# Playground footers



## Ashful (Apr 23, 2013)

So, I'm faced with moving one of these behemoths, which the previous owners left behind for us, and the wife wants in a different spot in the yard.





I'm taking the opportunity to replace some damaged components, re-stain, etc., but with regard to preparing the new site, I'm finding very little (actually nothing!) information. It would almost appear folks are just setting these things right on the grass, with no piers, footings, etc.

Looking under mine (I have not moved it yet), it appears the six cedar 4x4 posts which make up the legs of the main part, are sitting atop 4x4 pressure treated pilings driven into the ground. It seems to me that if I just set it on the lawn, particularly an area that tends to get wet this time of year, it's going to slowly sink, and perhaps list (it's much taller than it is deep).

The actual move won't be much of a problem for me, but I am confused about site prep.  I do want to avoid creating a large gravel or mulch area, and would prefer piers sunk directly in the lawn, if any structure at all is required.

Opinions? Experience?


----------



## ironpony (Apr 24, 2013)

I like the idea of pilings as you described, just do not set them in concrete. use #8 limestone it will compact tight and allow drainage around the posts. also some sort of anchor to the pilings so the set cant slip off of them. it will also be easier to level six points them grade the whole area so it sits flat.


----------



## jharkin (Apr 24, 2013)

I dont have any advice but will watch to see what you end up doing.  My wife wants me to get one of these for our kids in the next year.  I have noticed the same you have - most folks seem to have them just sitting on the grass and after 5 years of use or so put an add in craigslist for somebody to buy it and come take it away.


----------



## mithesaint (Apr 24, 2013)

Data for analysis:
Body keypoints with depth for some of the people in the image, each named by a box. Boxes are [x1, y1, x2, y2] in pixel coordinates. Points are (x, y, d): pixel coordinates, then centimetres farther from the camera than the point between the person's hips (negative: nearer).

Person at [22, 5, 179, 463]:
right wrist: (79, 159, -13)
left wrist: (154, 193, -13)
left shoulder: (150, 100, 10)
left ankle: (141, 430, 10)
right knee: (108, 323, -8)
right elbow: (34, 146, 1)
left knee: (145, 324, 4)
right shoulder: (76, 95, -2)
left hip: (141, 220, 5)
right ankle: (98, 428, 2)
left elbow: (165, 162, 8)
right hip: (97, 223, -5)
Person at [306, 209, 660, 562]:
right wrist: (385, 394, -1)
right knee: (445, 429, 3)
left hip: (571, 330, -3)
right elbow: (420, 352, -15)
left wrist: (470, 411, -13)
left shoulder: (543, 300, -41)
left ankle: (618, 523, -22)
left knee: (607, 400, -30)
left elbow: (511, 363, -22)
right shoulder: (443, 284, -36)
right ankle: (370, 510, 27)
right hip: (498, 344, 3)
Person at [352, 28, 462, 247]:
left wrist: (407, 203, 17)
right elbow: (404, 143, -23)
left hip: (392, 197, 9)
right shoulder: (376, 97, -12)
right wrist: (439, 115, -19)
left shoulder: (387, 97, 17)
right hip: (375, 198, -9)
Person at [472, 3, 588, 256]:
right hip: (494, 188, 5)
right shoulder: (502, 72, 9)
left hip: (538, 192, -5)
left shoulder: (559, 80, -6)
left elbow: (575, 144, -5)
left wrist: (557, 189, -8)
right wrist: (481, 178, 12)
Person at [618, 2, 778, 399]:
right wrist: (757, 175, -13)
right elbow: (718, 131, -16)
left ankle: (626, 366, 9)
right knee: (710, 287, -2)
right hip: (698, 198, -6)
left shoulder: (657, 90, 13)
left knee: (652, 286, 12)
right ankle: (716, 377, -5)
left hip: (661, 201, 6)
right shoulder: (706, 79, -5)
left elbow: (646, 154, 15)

Requirement 1: List the username of every poster in the forum thread about playground footers.
Requirement 2: Update the records from the line containing "right knee: (108, 323, -8)" down to the line containing "right hip: (375, 198, -9)", changing "Person" to "Subject" and keeping everything else the same. Give only those lines.

Exercise output 1: Ashful, ironpony, jharkin, mithesaint

Exercise output 2:
right knee: (108, 323, -8)
right elbow: (34, 146, 1)
left knee: (145, 324, 4)
right shoulder: (76, 95, -2)
left hip: (141, 220, 5)
right ankle: (98, 428, 2)
left elbow: (165, 162, 8)
right hip: (97, 223, -5)
Subject at [306, 209, 660, 562]:
right wrist: (385, 394, -1)
right knee: (445, 429, 3)
left hip: (571, 330, -3)
right elbow: (420, 352, -15)
left wrist: (470, 411, -13)
left shoulder: (543, 300, -41)
left ankle: (618, 523, -22)
left knee: (607, 400, -30)
left elbow: (511, 363, -22)
right shoulder: (443, 284, -36)
right ankle: (370, 510, 27)
right hip: (498, 344, 3)
Subject at [352, 28, 462, 247]:
left wrist: (407, 203, 17)
right elbow: (404, 143, -23)
left hip: (392, 197, 9)
right shoulder: (376, 97, -12)
right wrist: (439, 115, -19)
left shoulder: (387, 97, 17)
right hip: (375, 198, -9)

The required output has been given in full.